Supplied passage Start Marker
10.2. The Applicants’ evidence also discloses that on 31 December 2019, following the hearing before DHCJ William Wong, SC but before the handing down of the Decision, SMI Culture announced that the Board was adopting a “Share Award Scheme” whereby shares would be issued to “selected employees” for no consideration and without any conditions or sale restriction. The Board then resolved to grant a total of 263,200,000 shares to 41 selected employees on 17 February 2020 (“the Share Award Scheme”).

10.3. The Applicants further note that out of those 41 “selected employees”, it appears that at least 20 of them must have started working for SMI Culture and related entities some 6 months before their award. The Applicants further contend there can be no justification for the Share Award Scheme considering, in particular, the precarious financial and cash position of SMI Culture.

10.4. The Applicants have also referred to the learned Judges’ observation in the Decision that:

In fact, under Clause 6.9 of the Share Charge, the Plaintiff is entitled to have all the directors of SMI Culture be removed and SMI Culture has an obligation to procure the appointment of the directors nominated by the Plaintiff to its board.” (paragraph 47)

Hence the Applicants submit that the present application is entirely consistent with the Plaintiff’s contractual rights under Clause 6.9 of the Share Charge.
Supplied passage End Marker
Data to examine Start Marker
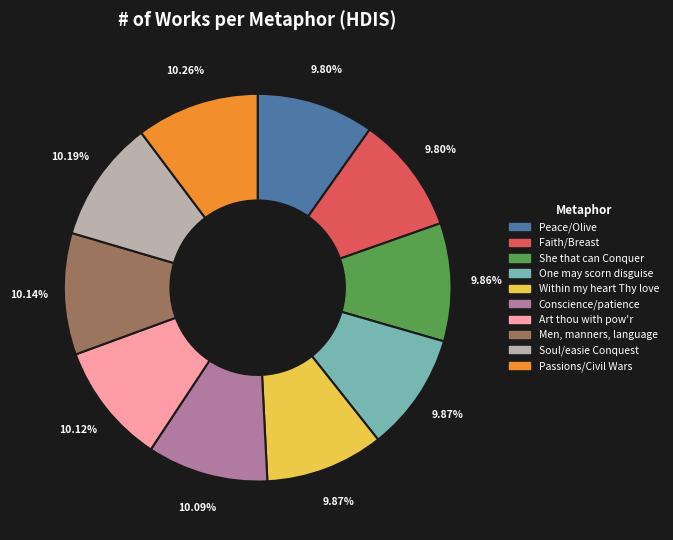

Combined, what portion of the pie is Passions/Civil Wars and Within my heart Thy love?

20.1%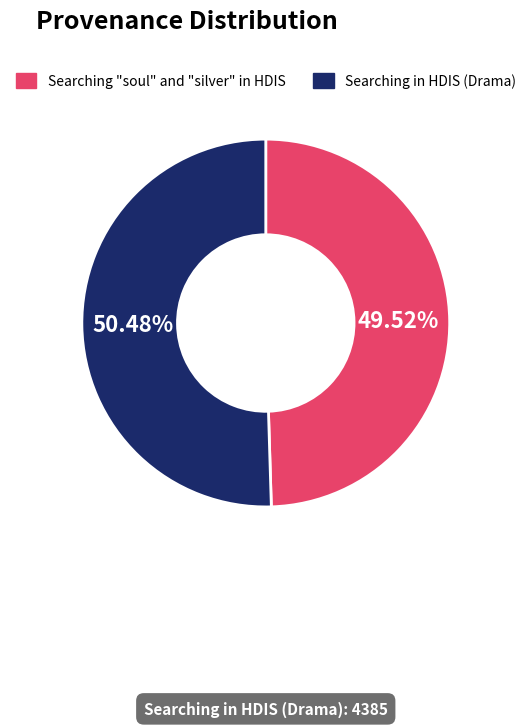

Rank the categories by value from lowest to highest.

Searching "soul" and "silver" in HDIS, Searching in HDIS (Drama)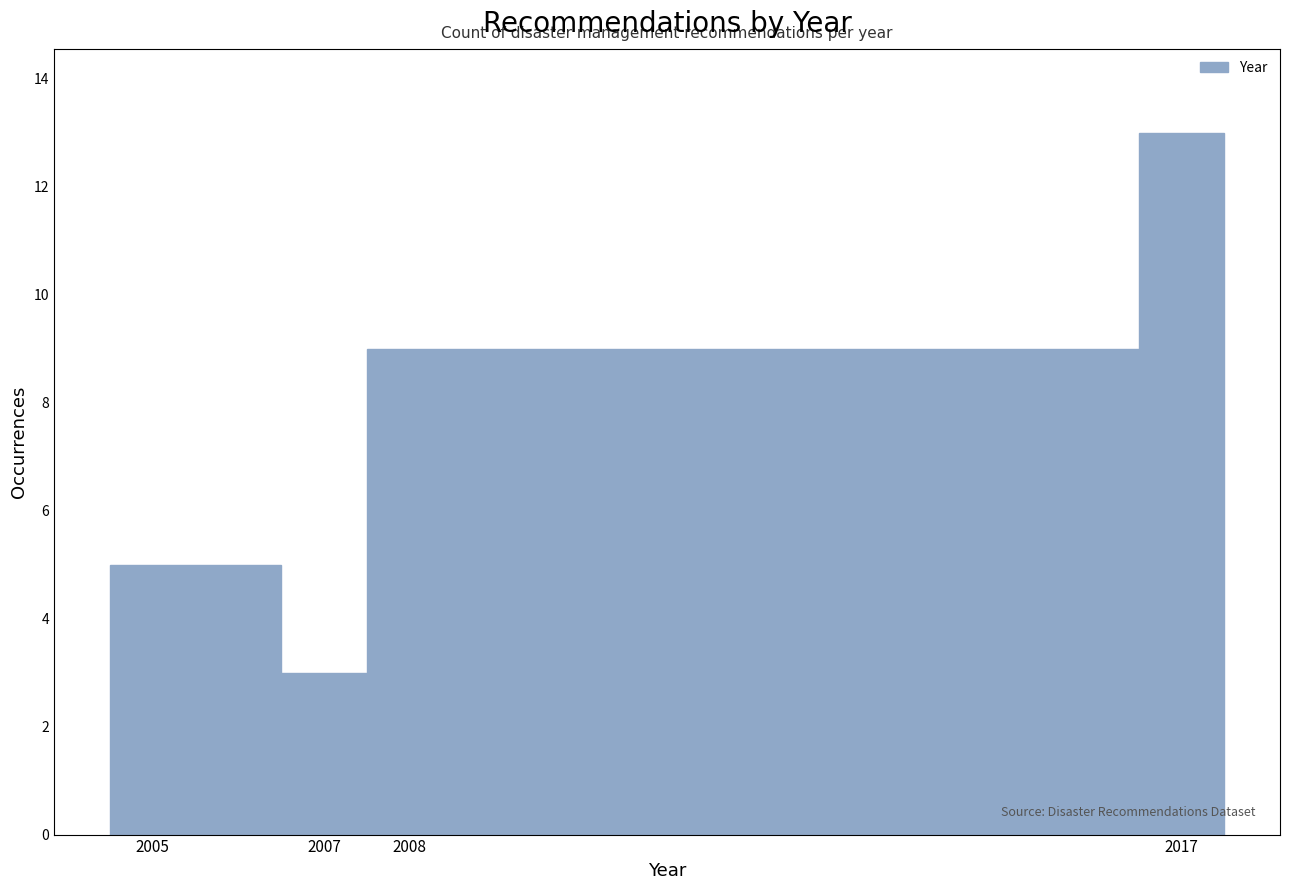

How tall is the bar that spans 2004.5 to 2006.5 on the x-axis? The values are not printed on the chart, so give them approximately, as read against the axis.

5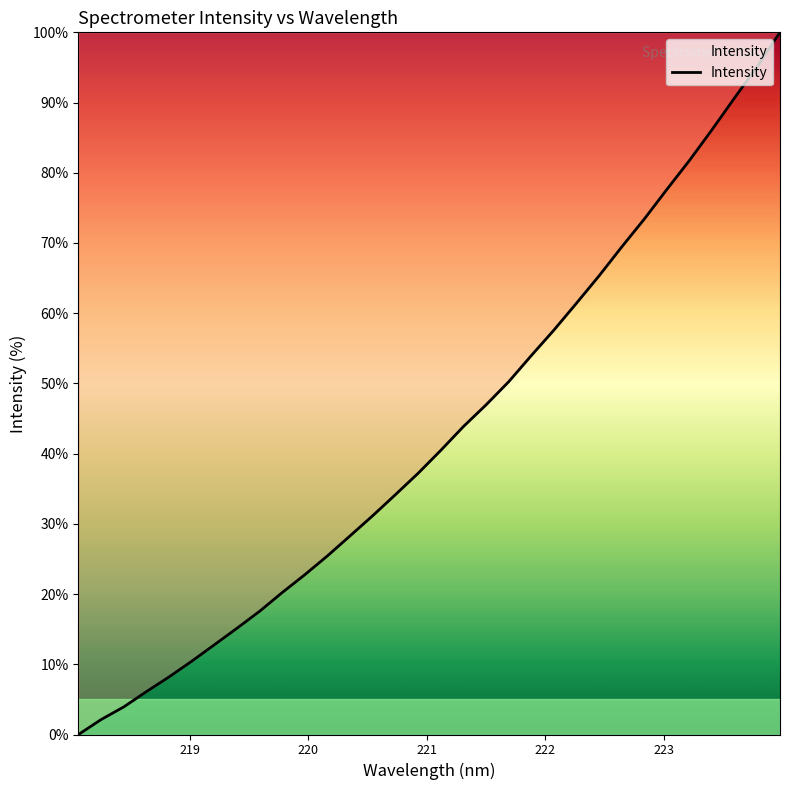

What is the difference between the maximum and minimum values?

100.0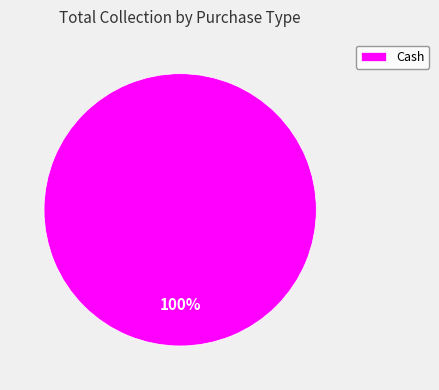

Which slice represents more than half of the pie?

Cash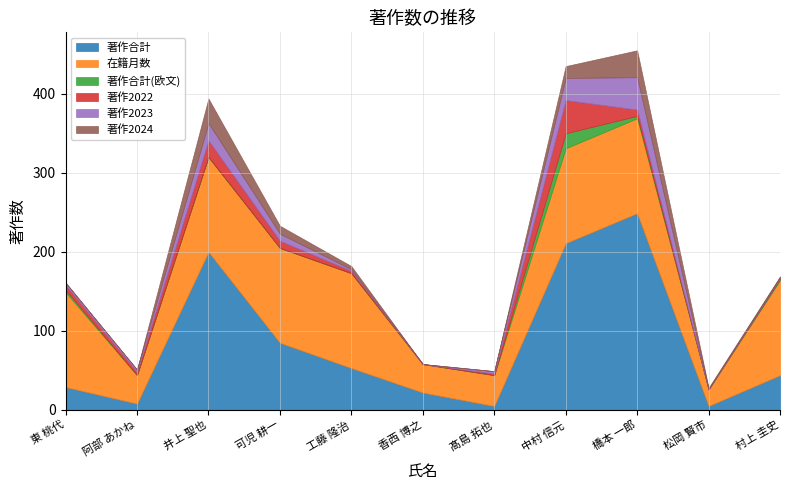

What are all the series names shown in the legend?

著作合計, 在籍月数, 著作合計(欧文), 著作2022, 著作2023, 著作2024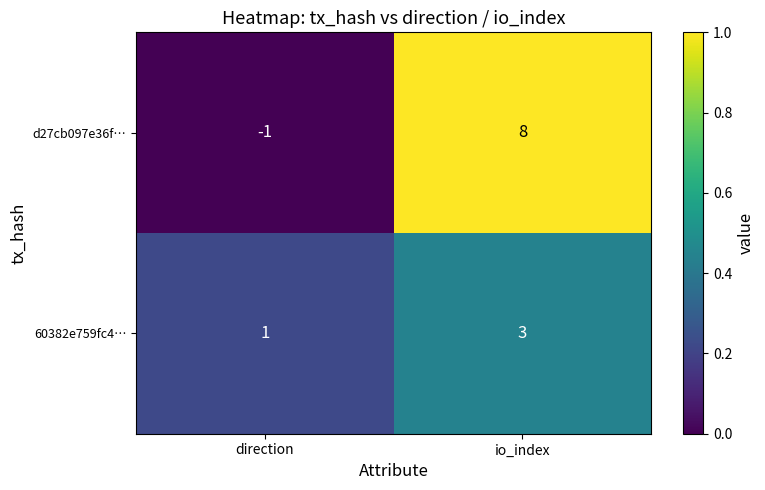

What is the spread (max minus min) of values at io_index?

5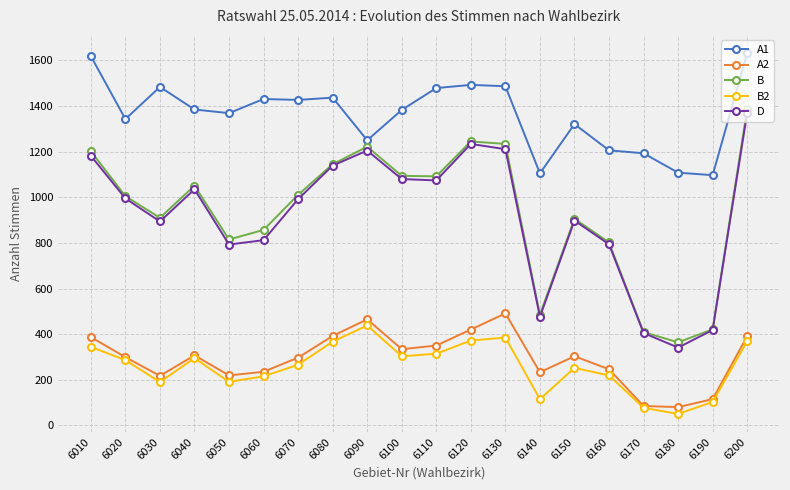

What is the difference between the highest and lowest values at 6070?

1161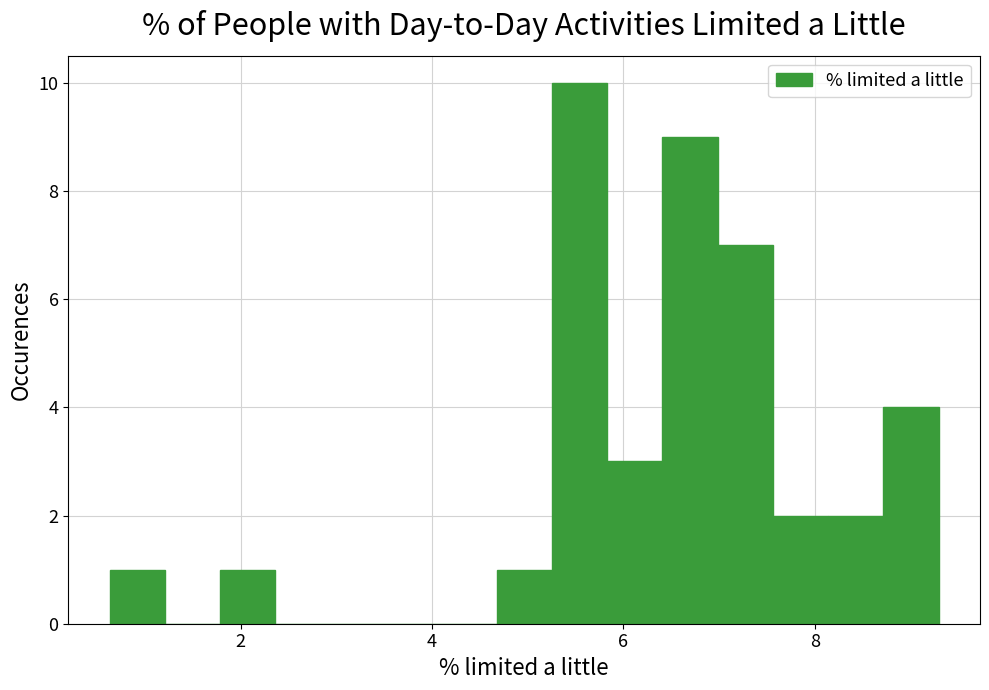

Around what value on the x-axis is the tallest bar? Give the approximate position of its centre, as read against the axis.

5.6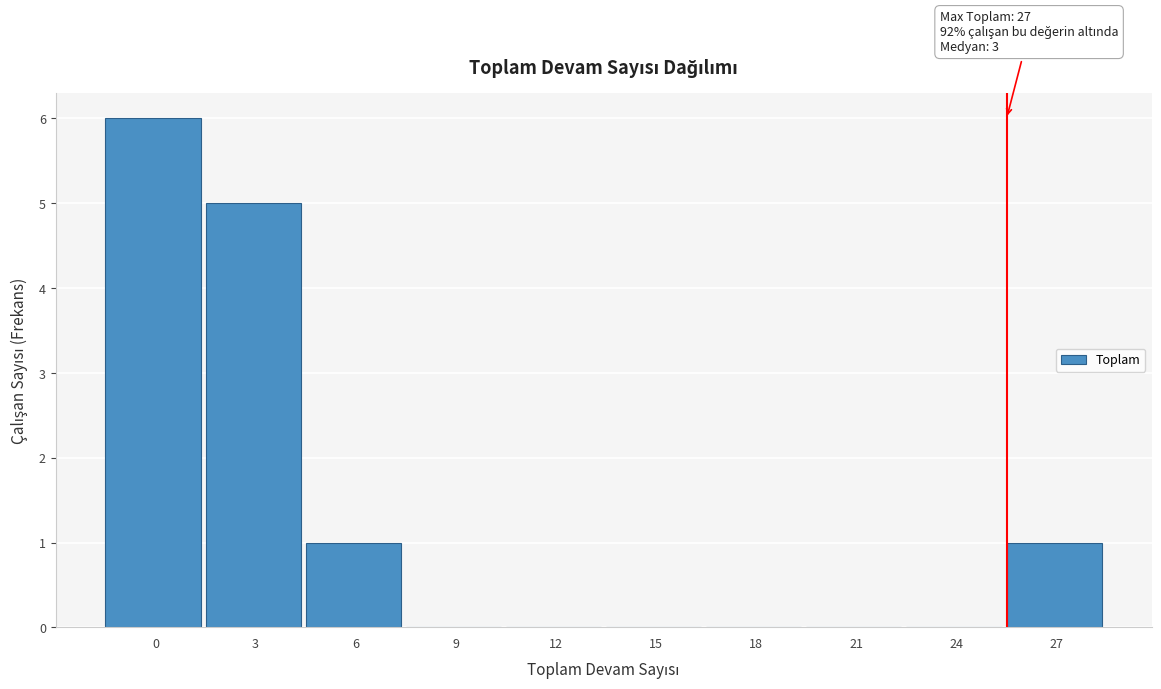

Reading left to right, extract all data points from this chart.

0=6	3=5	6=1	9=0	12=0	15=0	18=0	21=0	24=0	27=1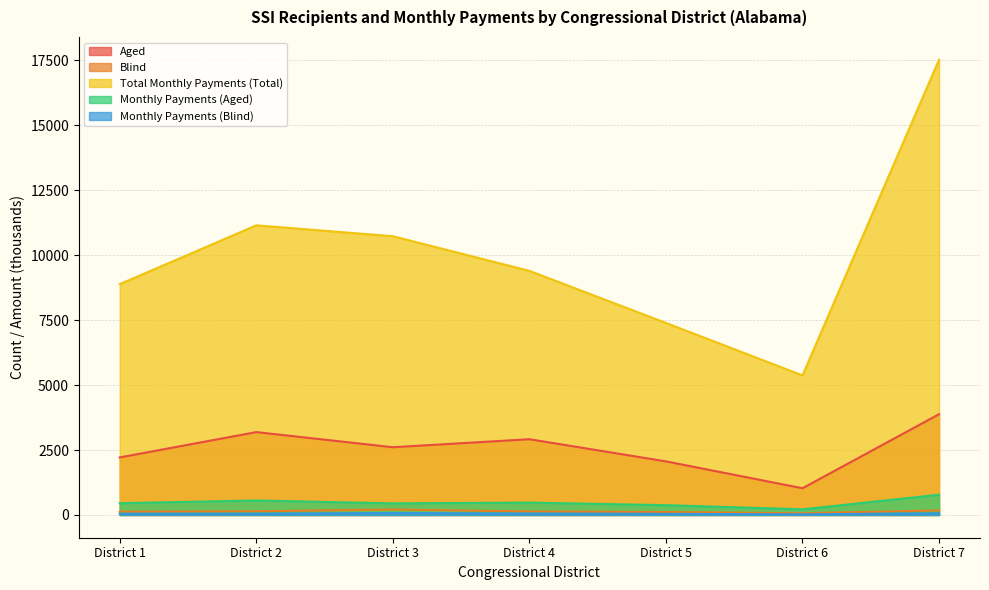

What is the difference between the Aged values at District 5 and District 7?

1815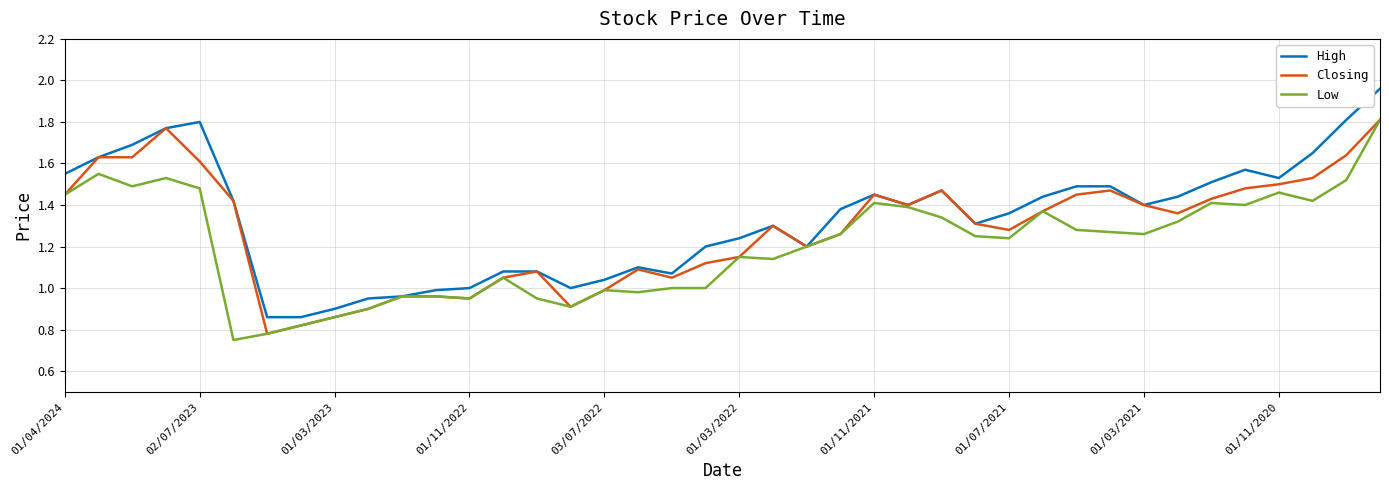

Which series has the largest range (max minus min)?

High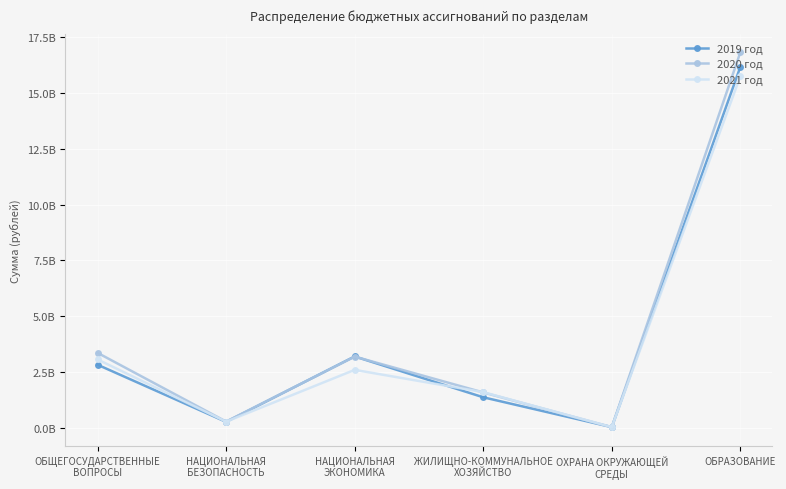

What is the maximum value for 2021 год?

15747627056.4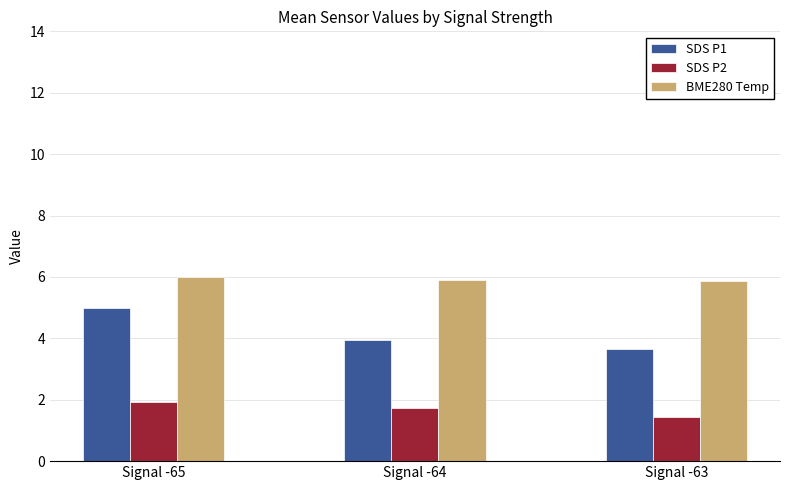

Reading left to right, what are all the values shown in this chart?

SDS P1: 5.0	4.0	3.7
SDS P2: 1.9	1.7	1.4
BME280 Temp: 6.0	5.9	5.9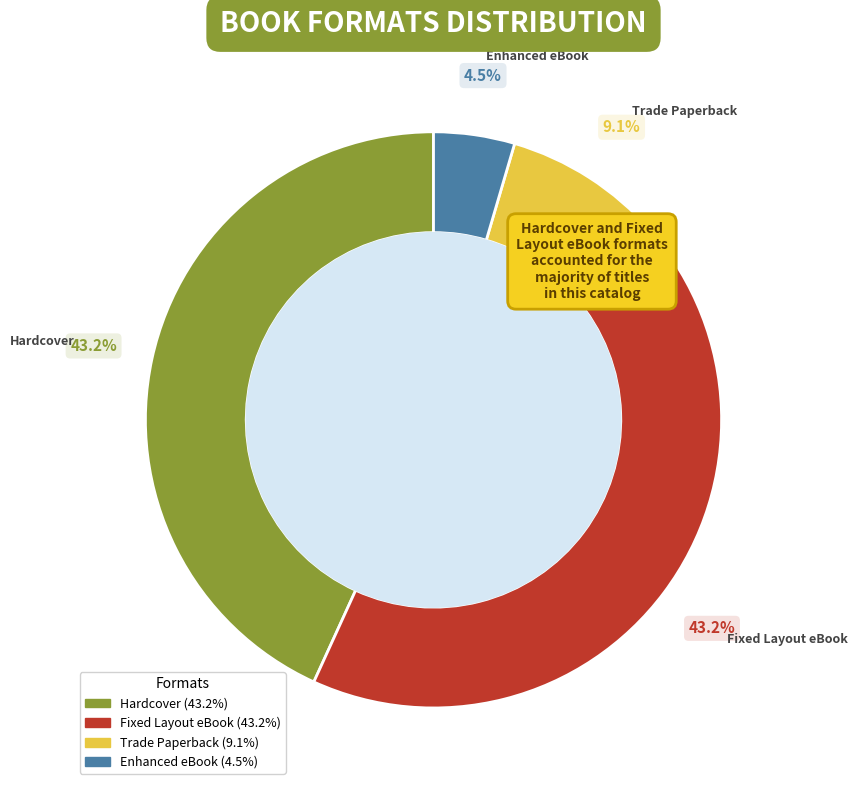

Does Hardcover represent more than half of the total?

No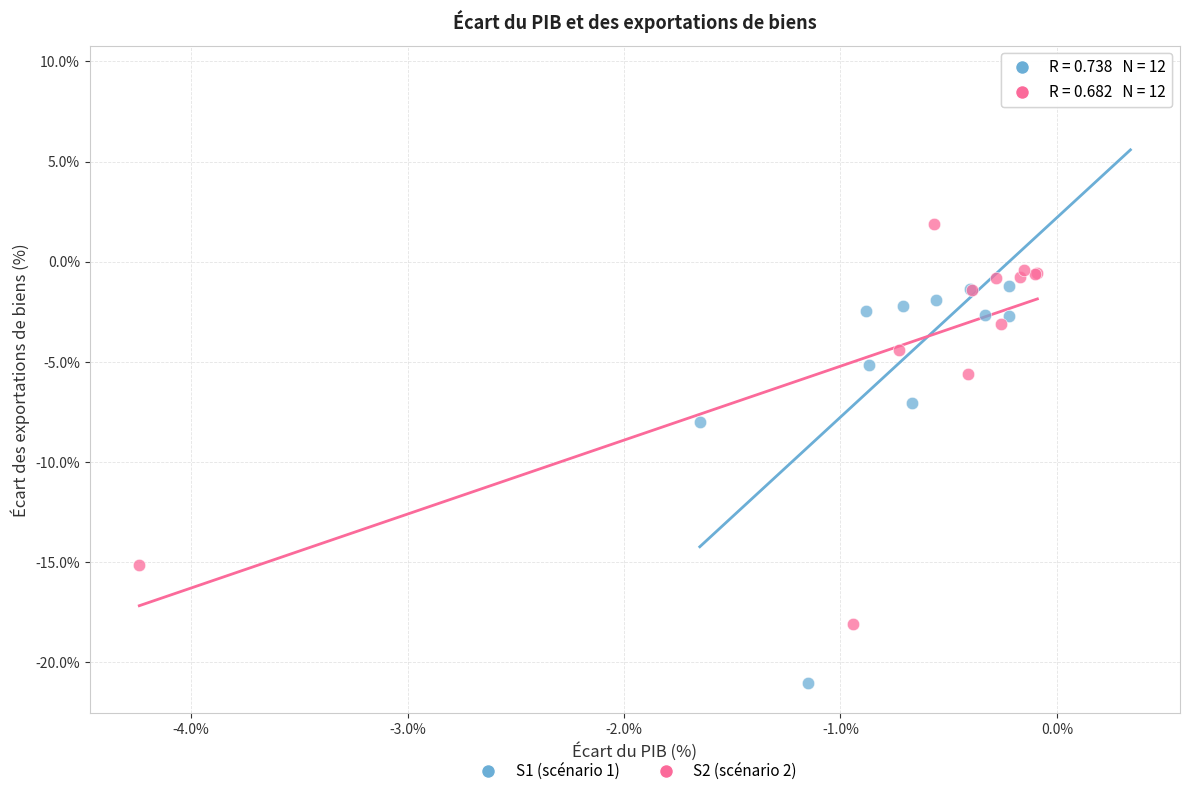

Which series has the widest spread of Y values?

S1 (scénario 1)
Data to examine End Marker
-- Task item A --
Output the part of the court passage that runs from "10.3. The Applicants" down to "of SMI Culture.", copied word for word.
-- Task item B --
According to the court passage, how many shares did the Board resolve to grant under the Share Award Scheme?
-- Task item C --
For each statement, say whether it agrees with the court passage. Answer yes or no, and quote the words of the passage that decide it.
(i) SMI Culture announced the Share Award Scheme on 31 December 2019.
(ii) Shares under the scheme were issued subject to a sale restriction.
(iii) Clause 6.9 of the Share Charge entitles the Plaintiff to have all the directors of SMI Culture removed.
The listing above comes from a different source than the court passage.

-- Written solution A --
10.3. The Applicants further note that out of those 41 “selected employees”, it appears that at least 20 of them must have started working for SMI Culture and related entities some 6 months before their award. The Applicants further contend there can be no justification for the Share Award Scheme considering, in particular, the precarious financial and cash position of SMI Culture.

-- Written solution B --
263,200,000 shares.

-- Written solution C --
(i) Yes: "on 31 December 2019, following the hearing before DHCJ William Wong, SC but before the handing down of the Decision, SMI Culture announced that the Board was adopting a “Share Award Scheme”"
(ii) No: "for no consideration and without any conditions or sale restriction"
(iii) Yes: "under Clause 6.9 of the Share Charge, the Plaintiff is entitled to have all the directors of SMI Culture be removed"